▶ [Task brief]: If a line in the listing includes the word "объекта", copy it out.

▶ [Data listing]:
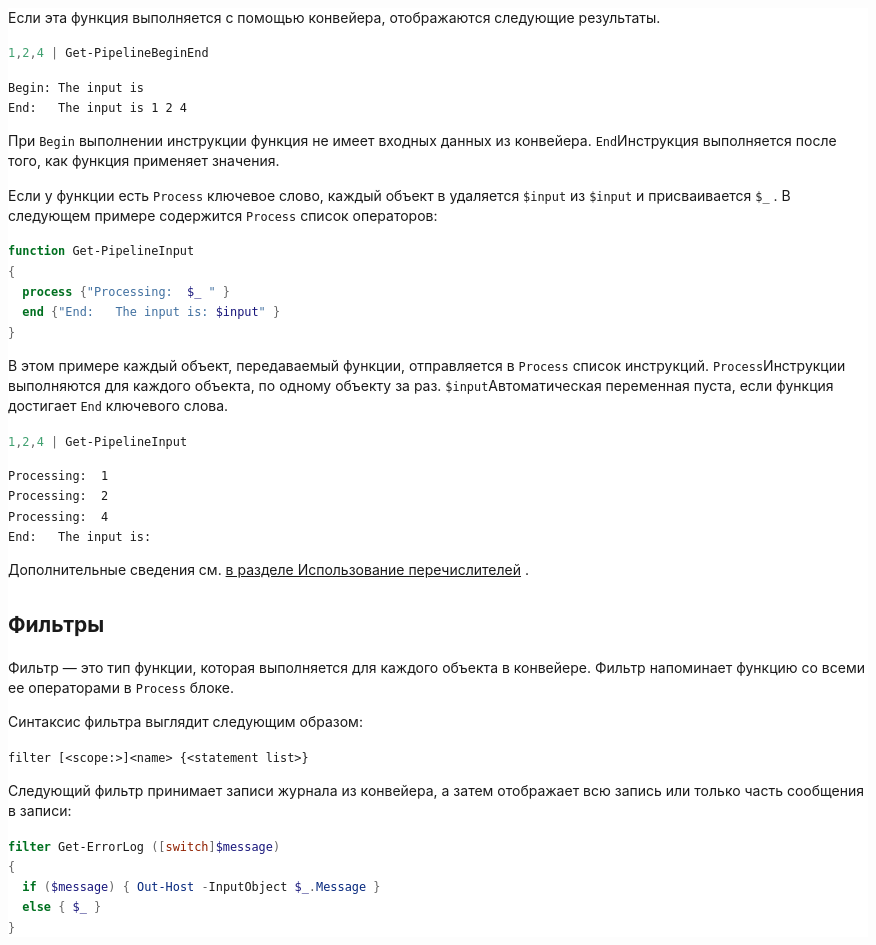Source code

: Если эта функция выполняется с помощью конвейера, отображаются следующие результаты.

```powershell
1,2,4 | Get-PipelineBeginEnd
```

```Output
Begin: The input is
End:   The input is 1 2 4
```

При `Begin` выполнении инструкции функция не имеет входных данных из конвейера. `End`Инструкция выполняется после того, как функция применяет значения.

Если у функции есть `Process` ключевое слово, каждый объект в удаляется `$input` из `$input` и присваивается `$_` . В следующем примере содержится `Process` список операторов:

```powershell
function Get-PipelineInput
{
  process {"Processing:  $_ " }
  end {"End:   The input is: $input" }
}
```

В этом примере каждый объект, передаваемый функции, отправляется в `Process` список инструкций. `Process`Инструкции выполняются для каждого объекта, по одному объекту за раз. `$input`Автоматическая переменная пуста, если функция достигает `End` ключевого слова.

```powershell
1,2,4 | Get-PipelineInput
```

```Output
Processing:  1
Processing:  2
Processing:  4
End:   The input is:
```

Дополнительные сведения см. [в разделе Использование перечислителей](about_Automatic_Variables.md#using-enumerators) .

## <a name="filters"></a>Фильтры

Фильтр — это тип функции, которая выполняется для каждого объекта в конвейере. Фильтр напоминает функцию со всеми ее операторами в `Process` блоке.

Синтаксис фильтра выглядит следующим образом:

```
filter [<scope:>]<name> {<statement list>}
```

Следующий фильтр принимает записи журнала из конвейера, а затем отображает всю запись или только часть сообщения в записи:

```powershell
filter Get-ErrorLog ([switch]$message)
{
  if ($message) { Out-Host -InputObject $_.Message }
  else { $_ }
}
```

▶ [Task answer]:
В этом примере каждый объект, передаваемый функции, отправляется в `Process` список инструкций. `Process`Инструкции выполняются для каждого объекта, по одному объекту за раз. `$input`Автоматическая переменная пуста, если функция достигает `End` ключевого слова.
Фильтр — это тип функции, которая выполняется для каждого объекта в конвейере. Фильтр напоминает функцию со всеми ее операторами в `Process` блоке.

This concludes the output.